Opportunités et risques pour les investisseurs particuliers
Du côté des épargnants, l’engouement suscité par cette opération, avec plus de 7 250 souscripteurs particuliers, illustre un appétit croissant pour l’investissement dans des PME dont l’activité est compréhensible et le produit tangible, à rebours de la complexité perçue des marchés d’actions traditionnels ou des cryptoactifs. Ce type d’opération permet à l’investisseur individuel de participer directement au financement de l’économie réelle, avec un ticket d’entrée accessible dès quelques centaines d’euros.
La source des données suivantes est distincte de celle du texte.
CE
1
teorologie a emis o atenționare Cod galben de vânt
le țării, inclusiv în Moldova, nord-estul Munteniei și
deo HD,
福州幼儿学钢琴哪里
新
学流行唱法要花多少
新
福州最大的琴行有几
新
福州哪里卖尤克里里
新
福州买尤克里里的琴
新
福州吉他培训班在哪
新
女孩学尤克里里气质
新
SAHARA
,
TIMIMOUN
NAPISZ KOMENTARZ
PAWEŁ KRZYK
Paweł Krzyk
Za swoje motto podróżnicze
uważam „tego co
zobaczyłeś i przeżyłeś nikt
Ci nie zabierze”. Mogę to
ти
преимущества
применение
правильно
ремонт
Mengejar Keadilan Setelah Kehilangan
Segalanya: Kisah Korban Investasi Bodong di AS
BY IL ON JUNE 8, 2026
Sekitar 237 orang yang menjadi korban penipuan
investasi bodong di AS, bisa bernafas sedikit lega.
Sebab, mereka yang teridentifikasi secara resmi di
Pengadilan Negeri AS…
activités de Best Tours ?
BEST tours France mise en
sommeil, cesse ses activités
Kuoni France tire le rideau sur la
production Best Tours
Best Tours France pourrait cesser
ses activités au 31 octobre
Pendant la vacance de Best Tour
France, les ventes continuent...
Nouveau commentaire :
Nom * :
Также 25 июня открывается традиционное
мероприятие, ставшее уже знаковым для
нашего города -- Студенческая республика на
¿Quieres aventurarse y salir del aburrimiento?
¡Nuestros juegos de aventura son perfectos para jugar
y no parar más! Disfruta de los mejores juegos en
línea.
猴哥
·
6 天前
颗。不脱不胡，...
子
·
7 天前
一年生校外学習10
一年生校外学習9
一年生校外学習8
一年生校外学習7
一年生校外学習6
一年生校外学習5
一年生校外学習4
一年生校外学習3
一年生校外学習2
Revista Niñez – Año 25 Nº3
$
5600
Ces opportunités s’accompagnent néanmoins de risques spécifiques aux petites capitalisations : la liquidité du titre reste limitée, avec des volumes d’échanges nettement inférieurs à ceux des grandes valeurs du CAC 40, ce qui peut accentuer la volatilité en cas de mouvement de vente important. La performance boursière du Slip Français dépendra également de sa capacité à tenir sa feuille de route de croissance jusqu’en 2030, dans un secteur textile soumis à une concurrence internationale intense, notamment de la part des enseignes de fast fashion que la marque revendique justement combattre par son positionnement Made in France.
L’introduction en bourse du Slip Français restera sans doute un cas d’école pour les années à venir, non pas par la taille de l’opération, modeste au regard des standards internationaux, mais par ce qu’elle révèle du renouveau des PME françaises sur les marchés financiers en 2026. Entre stratégie de redressement assumée, ancrage territorial revendiqué et mobilisation inédite des investisseurs particuliers, cette opération démontre qu’il existe une voie de financement alternative aux levées de fonds privées classiques pour les entreprises françaises en croissance.
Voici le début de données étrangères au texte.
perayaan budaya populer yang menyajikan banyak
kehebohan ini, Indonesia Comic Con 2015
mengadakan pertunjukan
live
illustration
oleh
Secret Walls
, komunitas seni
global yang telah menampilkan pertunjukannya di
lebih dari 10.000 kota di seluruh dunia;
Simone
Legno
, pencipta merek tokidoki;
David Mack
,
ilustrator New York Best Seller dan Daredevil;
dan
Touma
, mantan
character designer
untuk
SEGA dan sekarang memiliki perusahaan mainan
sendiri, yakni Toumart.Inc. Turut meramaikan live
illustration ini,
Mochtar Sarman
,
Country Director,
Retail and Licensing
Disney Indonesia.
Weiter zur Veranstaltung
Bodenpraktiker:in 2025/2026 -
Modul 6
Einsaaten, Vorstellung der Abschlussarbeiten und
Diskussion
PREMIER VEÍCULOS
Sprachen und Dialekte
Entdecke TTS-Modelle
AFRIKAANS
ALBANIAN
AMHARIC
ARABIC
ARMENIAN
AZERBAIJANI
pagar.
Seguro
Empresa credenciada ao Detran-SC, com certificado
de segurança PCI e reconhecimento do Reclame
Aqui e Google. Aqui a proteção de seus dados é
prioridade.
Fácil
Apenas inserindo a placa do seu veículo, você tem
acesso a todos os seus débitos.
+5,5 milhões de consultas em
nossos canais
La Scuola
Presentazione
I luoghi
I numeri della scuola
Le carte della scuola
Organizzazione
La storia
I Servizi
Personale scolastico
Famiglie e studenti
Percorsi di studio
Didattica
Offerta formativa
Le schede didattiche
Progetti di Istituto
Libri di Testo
Avec le lancement d’IPOgo par Euronext et le retour des indices de petites capitalisations en territoire largement positif, la dynamique amorcée en 2026 pourrait bien marquer un tournant durable pour l’écosystème des PME cotées à Paris. Reste à savoir si Le Slip Français parviendra à transformer l’essai en tenant son objectif de 42 millions d’euros de chiffre d’affaires d’ici 2030 : une trajectoire à suivre de près pour tous ceux qui parient sur le retour en grâce du Made in France, en bourse comme dans les rayons.